## [文献节选]

此外,在农村地区,女性在怀孕、分娩、哺乳、断奶和孩子的幼儿时期,每一阶段都会引起特殊的工作问题(Bantje,1995)。这些事情都会消耗较多的精力,掺杂着狼狈不堪的状态甚至是病痛。在许多农村地区,人们普遍意识到母亲和孩子都面临的危险,因此,一些习俗考虑到妇女的生育周期以保护育龄妇女。“人们还有以下一些观念:在分娩前需要休息;回到女性婚前亲属圈中,最好回到母亲身边;分娩时要有经验丰富的老年妇女参与;分娩后要休息,有特殊营养饮食,以利于哺乳;认为对女性来说隐秘是一种重要的保护机制。”(Bantje,1995)这些风俗在不同文化中虽有差异,但其共同之处恰好印证了人们认为女性最重要的任务是生养孩子的观点。这种观点在非洲南部农村得到广泛认同。以家庭为中心的劳动负担不会平均落在所有农村妇女身上。每个妇女的劳作份额取决于她在家庭中的地位。在许多文化中,年轻的未婚女子帮助她们的母亲干家务活,如果家中有儿媳妇的话,儿媳妇会完成大部分的家务活。与其他农村妇女相比,成年女性承担的家务劳动较少(Crehan,1992,第97页)。亚伦等人(1992)发现,虽然在纳米比亚北部的奥卡万戈地区,女性的中心工作是做家务活和照顾孩子,但根据女性在家中的地位、年龄和生育子女的数量,女性花在家务上的时间有所不同。老年妇女的工作与年轻人不同;12岁的女孩干的许多活和老年妇女所做的一样。女性的家务活内容也因季节而异。

家庭外部维持家庭生计的劳动:虽然家务活烦琐艰辛,但也只在女性日常生活该做事情中占一小部分。卡尔(1991)在她的文献综述中表明,非洲南部大部分地区的女性花费在这些活动上的时间超过了总时间的70%。干农活以维持生计的大多数都是女性。在卡万戈,女性是耕种、除草和收割中的核心劳动力(Yarron et al.,1992)。她们把大部分时间都花在农业和与之相关的活动上,当然男人们也会在耕作、除草、脱粒和运输时协助她们。不同女性花在农业活动上的时间会有所差别,这取决于她们的孩子是否能够在这些活动中帮上忙。当孩子们出去上学时,女性的工作量就增加了。非洲其他地区的研究人员(例如Stock,1975)称,农作物类型可能会决定妇女在农业中的参与度。在生产日常生活所需的所有主要作物(玉米、豆类、红薯等)的农业活动中,女性占主导地位,而男性在种植经济作物(例如棉花、茶叶和咖啡)中花费的时间比女性多。总的来说,经济作物只占农村经济活动的一小部分。在非洲农村,女性负责粮食生产,男性负责种植经济作物,这是普遍的性别分工。这种分工随着殖民统治时期现金经济的出现而兴起(Stock,1975,第240页)。种植和销售经济作物实际上等同于出卖劳动力,因为它们都是纳税、赚钱、获取消费品的方法,主要是男性掌握着种植经济作物带来的收入。由于女性完全忙于操持家务,她们几乎没有机会赚钱(Binn,1994)。比恩(1994)可能夸大了这一点,因为也有一些农村妇女从事非正式部门工作,赚取一些现金以补贴家用。但是,必须注意的是“生计女性化”(Whitehead,1990)。在卡万戈,男性照看家畜,购买、出售和屠宰动物,而女性则肩负着种植粮食作物的大部分责任。在纳米比亚的背景之下,男人们干的这类家务活,其功能等同于农村男性挣钱的工作。

## [数据来源]
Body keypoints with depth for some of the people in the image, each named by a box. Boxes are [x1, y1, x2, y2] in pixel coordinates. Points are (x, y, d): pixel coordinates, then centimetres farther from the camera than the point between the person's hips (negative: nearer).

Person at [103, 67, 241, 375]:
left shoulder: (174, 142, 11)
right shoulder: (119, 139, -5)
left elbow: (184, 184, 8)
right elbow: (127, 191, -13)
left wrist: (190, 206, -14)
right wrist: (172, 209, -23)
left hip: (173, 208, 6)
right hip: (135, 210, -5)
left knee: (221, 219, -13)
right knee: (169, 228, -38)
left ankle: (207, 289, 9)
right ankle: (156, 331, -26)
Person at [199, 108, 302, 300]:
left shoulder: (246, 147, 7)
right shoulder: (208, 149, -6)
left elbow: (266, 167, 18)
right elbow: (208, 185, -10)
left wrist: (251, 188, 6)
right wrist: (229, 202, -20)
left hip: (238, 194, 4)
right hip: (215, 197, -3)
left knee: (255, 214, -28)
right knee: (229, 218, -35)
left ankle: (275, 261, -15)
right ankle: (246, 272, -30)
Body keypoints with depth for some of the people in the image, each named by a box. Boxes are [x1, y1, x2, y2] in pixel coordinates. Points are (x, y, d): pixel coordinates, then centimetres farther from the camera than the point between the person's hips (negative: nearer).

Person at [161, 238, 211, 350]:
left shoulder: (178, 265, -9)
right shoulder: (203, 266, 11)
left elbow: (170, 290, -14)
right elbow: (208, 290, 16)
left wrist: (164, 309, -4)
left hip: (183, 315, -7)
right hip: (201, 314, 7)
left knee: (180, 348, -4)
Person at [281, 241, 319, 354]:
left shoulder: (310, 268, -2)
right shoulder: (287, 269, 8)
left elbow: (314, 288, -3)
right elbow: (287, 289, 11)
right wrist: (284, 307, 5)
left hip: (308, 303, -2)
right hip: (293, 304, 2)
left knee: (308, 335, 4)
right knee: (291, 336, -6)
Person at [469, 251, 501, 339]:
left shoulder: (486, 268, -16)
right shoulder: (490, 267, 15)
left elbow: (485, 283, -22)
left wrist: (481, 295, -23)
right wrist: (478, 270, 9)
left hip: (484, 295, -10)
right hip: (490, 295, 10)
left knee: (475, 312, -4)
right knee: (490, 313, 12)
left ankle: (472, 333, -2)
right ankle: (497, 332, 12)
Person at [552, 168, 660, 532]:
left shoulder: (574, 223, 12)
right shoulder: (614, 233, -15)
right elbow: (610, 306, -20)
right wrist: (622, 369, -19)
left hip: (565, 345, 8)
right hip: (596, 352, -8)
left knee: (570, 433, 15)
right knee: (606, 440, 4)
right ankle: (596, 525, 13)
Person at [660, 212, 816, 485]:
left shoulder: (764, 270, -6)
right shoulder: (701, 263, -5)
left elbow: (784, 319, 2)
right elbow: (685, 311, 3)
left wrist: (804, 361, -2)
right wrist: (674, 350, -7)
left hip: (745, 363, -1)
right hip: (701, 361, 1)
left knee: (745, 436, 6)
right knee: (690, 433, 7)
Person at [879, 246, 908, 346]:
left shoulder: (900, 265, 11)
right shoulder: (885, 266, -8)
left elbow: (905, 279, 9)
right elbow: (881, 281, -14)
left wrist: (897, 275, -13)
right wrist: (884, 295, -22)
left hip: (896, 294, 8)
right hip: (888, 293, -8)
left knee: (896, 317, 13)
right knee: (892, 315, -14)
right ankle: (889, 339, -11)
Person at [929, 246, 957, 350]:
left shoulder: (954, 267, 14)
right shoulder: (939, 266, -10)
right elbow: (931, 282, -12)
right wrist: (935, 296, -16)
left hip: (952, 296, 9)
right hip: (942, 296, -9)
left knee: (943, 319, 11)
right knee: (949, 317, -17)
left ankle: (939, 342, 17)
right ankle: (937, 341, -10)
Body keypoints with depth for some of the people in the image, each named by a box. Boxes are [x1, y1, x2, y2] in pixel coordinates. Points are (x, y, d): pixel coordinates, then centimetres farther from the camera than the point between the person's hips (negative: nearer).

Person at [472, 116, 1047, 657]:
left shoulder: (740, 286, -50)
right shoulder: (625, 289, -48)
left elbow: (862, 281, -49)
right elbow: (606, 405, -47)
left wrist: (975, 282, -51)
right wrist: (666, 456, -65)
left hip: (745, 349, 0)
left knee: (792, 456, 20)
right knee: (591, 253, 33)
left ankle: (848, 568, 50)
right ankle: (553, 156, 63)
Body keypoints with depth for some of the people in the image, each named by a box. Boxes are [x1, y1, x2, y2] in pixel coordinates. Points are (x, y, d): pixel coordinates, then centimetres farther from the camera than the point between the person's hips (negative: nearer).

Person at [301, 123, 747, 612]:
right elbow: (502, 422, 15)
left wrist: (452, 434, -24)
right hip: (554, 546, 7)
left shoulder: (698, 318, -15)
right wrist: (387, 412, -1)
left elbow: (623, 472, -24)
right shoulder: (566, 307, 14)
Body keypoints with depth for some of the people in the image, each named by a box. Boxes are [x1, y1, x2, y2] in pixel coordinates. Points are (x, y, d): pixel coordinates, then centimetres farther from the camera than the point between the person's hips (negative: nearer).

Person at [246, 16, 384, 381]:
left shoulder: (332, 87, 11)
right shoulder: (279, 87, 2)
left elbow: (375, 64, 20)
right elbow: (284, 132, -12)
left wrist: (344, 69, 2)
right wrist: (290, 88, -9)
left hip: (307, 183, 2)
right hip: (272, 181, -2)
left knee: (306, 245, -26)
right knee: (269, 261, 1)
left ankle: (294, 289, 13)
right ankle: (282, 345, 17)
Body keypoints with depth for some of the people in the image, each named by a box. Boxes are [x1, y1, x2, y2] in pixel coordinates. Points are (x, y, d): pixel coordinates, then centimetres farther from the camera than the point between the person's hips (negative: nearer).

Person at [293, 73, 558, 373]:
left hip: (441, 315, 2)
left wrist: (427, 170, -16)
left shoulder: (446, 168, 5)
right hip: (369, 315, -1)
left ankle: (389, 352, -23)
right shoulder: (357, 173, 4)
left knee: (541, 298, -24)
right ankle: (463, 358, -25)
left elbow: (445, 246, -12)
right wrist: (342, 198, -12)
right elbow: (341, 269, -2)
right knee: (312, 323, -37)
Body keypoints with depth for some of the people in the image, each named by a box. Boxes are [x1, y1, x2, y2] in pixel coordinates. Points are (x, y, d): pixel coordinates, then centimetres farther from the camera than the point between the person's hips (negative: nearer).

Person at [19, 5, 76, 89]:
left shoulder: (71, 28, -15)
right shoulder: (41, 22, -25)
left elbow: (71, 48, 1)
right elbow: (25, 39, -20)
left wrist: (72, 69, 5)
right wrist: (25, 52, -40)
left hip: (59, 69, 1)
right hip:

## [待办任务]
**1)** 把农村女性劳动这段节选中从“此外,在农村地区,女性在怀孕”起、到“性的家务活内容也因季节而异。”为止（含这两处）的内容再写一遍，其中的“老年妇女”一律换成“年长女性”。
**2)** 从农村女性劳动这段节选的最后一句之后接着往下写。

## [逐项结果]
**1)**
此外,在农村地区,女性在怀孕、分娩、哺乳、断奶和孩子的幼儿时期,每一阶段都会引起特殊的工作问题(Bantje,1995)。这些事情都会消耗较多的精力,掺杂着狼狈不堪的状态甚至是病痛。在许多农村地区,人们普遍意识到母亲和孩子都面临的危险,因此,一些习俗考虑到妇女的生育周期以保护育龄妇女。“人们还有以下一些观念:在分娩前需要休息;回到女性婚前亲属圈中,最好回到母亲身边;分娩时要有经验丰富的年长女性参与;分娩后要休息,有特殊营养饮食,以利于哺乳;认为对女性来说隐秘是一种重要的保护机制。”(Bantje,1995)这些风俗在不同文化中虽有差异,但其共同之处恰好印证了人们认为女性最重要的任务是生养孩子的观点。这种观点在非洲南部农村得到广泛认同。以家庭为中心的劳动负担不会平均落在所有农村妇女身上。每个妇女的劳作份额取决于她在家庭中的地位。在许多文化中,年轻的未婚女子帮助她们的母亲干家务活,如果家中有儿媳妇的话,儿媳妇会完成大部分的家务活。与其他农村妇女相比,成年女性承担的家务劳动较少(Crehan,1992,第97页)。亚伦等人(1992)发现,虽然在纳米比亚北部的奥卡万戈地区,女性的中心工作是做家务活和照顾孩子,但根据女性在家中的地位、年龄和生育子女的数量,女性花在家务上的时间有所不同。年长女性的工作与年轻人不同;12岁的女孩干的许多活和年长女性所做的一样。女性的家务活内容也因季节而异。

**2)**
我们需要对本节中所讨论的差异加以细致全面的考虑,以便正确理解这些差异。一是农村女性的工作量远远大于城市女性的工作量。以取水为例,大多数城市女性可以获得安全的饮用水,这意味着她们用的水会被输送到房子里或家附近,没有必要走很远去取水。根据2006年纳米比亚人口统计调查结果,78.8%的纳米比亚城市居民是幸运的,他们的住所中有自来水管道;另有19.8%的居民可以使用附近的公共用水管道,98.8%的纳米比亚城市家庭能够获得安全用水。纳米比亚农村女性的对比数据为:她们中的28.6%在其住宅内有自来水,她们中的17.2%可以使用公共用水管道,56.3%的纳米比亚农村家庭能够获得安全用水。许多纳米比亚农村女性必须为全家去取水。另一个例子是做饭使用的能源。根据2006年纳米比亚人口统计调查,63%的纳米比亚城市家庭依靠电力作为烹饪能源,农村地区的对比数据为7.3%。大约88.5%的纳米比亚农村家庭依靠柴火做饭。如果一家人要吃饭,妇女们就必须出去砍柴。二是“农村和城市家庭的规模存在显著差异。农村地区有13%的家庭拥有9个或9个以上家庭成员,而在城市地区这种规模的家庭只有6%。——这意味着农村地区的平均家庭规模大于城市地区(4.9与4.0相比)”(NDHS,2006,第8—9页)。根据2006年纳米比亚人口统计调查,城市家庭平均规模为3.9人,而农村家庭平均规模为5.2人。无论哪种情况,对农村女性来说都意味着要干更多的活。三是由于环境恶化,农村女性又得照顾家中的艾滋病毒感染者或艾滋病患者,工作量不断增加。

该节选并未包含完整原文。